Top of The input

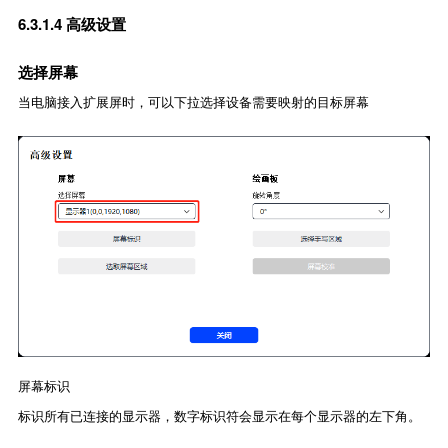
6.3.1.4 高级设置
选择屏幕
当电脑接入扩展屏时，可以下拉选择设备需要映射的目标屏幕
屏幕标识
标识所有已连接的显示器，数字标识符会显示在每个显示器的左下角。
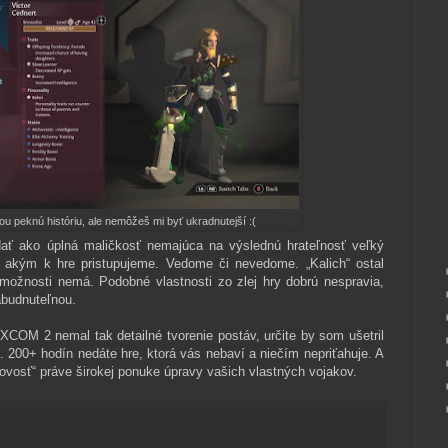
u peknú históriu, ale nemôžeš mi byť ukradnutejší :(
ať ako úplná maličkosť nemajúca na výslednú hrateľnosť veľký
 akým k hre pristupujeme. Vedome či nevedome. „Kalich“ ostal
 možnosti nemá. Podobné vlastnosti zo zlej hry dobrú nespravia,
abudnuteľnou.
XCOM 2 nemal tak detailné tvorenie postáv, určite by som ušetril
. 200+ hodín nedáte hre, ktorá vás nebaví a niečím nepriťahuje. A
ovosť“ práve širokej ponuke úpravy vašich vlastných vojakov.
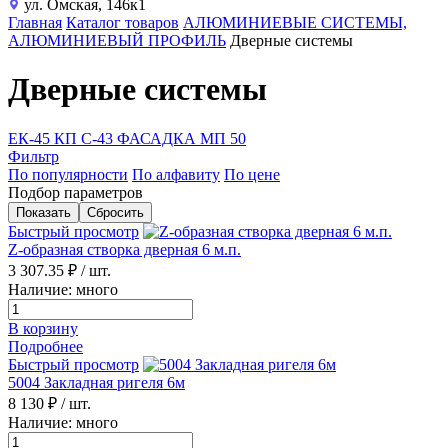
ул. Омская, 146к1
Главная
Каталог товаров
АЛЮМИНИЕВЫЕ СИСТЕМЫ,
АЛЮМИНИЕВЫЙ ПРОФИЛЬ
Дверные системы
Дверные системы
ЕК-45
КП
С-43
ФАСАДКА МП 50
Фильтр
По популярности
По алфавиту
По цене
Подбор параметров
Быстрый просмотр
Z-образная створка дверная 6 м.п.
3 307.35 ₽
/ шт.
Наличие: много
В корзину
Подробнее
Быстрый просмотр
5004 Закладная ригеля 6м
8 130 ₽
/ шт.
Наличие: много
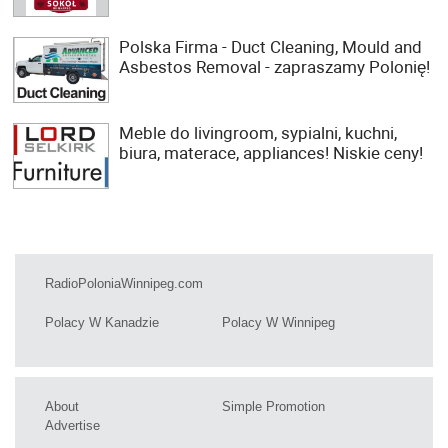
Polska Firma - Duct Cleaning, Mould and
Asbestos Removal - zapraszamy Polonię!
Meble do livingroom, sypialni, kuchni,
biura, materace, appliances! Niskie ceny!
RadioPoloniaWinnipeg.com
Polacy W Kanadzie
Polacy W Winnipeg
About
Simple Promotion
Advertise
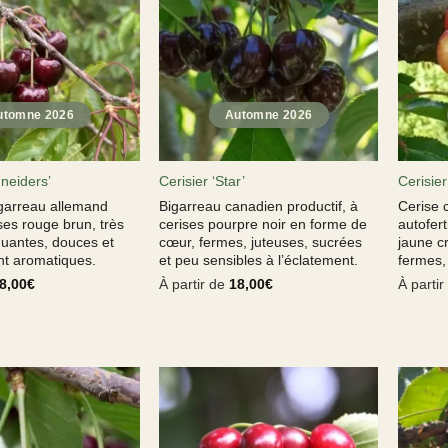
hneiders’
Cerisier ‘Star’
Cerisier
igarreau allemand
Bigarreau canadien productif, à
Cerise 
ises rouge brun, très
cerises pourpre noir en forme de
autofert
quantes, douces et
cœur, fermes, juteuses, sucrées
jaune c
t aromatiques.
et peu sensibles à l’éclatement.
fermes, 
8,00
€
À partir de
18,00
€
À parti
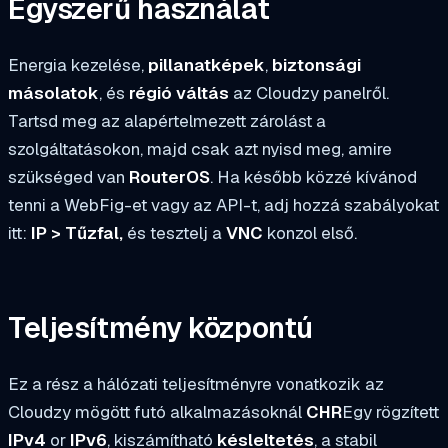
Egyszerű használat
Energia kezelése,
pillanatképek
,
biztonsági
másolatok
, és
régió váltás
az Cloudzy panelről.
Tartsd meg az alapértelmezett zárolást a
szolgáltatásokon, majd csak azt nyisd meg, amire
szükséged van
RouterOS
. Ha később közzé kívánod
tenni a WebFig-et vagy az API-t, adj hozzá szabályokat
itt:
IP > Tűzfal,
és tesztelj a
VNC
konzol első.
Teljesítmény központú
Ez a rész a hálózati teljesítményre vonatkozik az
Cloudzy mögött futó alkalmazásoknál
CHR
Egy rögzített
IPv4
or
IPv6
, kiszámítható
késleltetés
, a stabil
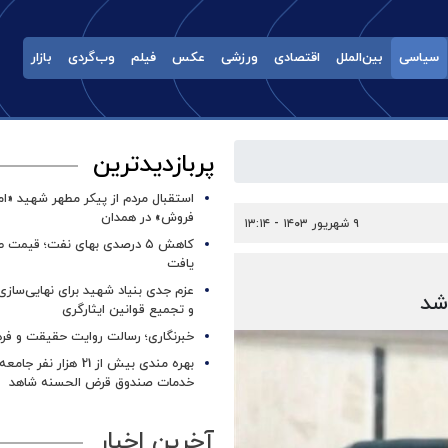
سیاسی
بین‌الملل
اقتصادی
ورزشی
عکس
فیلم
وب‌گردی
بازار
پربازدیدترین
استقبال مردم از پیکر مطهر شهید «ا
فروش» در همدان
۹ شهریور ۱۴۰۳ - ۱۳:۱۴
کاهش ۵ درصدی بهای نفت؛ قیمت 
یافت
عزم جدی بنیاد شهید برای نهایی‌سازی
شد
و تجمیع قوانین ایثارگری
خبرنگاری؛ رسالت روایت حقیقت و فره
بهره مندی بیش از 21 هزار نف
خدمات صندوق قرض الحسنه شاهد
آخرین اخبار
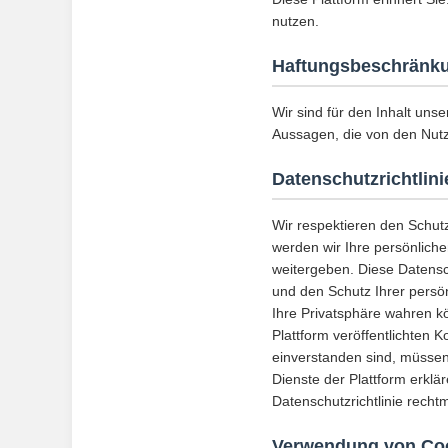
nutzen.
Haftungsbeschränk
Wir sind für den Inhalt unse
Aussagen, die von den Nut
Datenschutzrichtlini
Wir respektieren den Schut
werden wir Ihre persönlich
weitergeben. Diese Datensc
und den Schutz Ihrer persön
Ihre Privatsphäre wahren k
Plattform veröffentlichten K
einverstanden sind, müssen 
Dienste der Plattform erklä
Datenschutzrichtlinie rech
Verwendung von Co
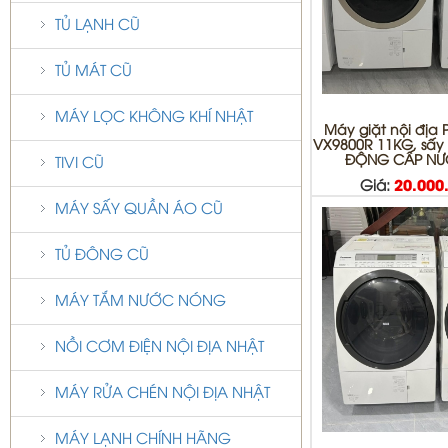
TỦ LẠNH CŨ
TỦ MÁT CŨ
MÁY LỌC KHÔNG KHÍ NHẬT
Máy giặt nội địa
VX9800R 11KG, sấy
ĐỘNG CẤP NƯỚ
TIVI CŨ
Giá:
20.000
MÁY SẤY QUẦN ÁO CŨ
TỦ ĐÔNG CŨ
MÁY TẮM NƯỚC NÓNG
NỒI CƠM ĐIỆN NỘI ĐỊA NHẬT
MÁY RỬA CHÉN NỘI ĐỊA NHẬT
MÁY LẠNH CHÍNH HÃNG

Bottom of The input

Only the lines from the one bearing "NỒI CƠM ĐIỆN NỘI ĐỊA NHẬT" through the end of the entries above belong in the answer, each one exactly as given.

NỒI CƠM ĐIỆN NỘI ĐỊA NHẬT
MÁY RỬA CHÉN NỘI ĐỊA NHẬT
MÁY LẠNH CHÍNH HÃNG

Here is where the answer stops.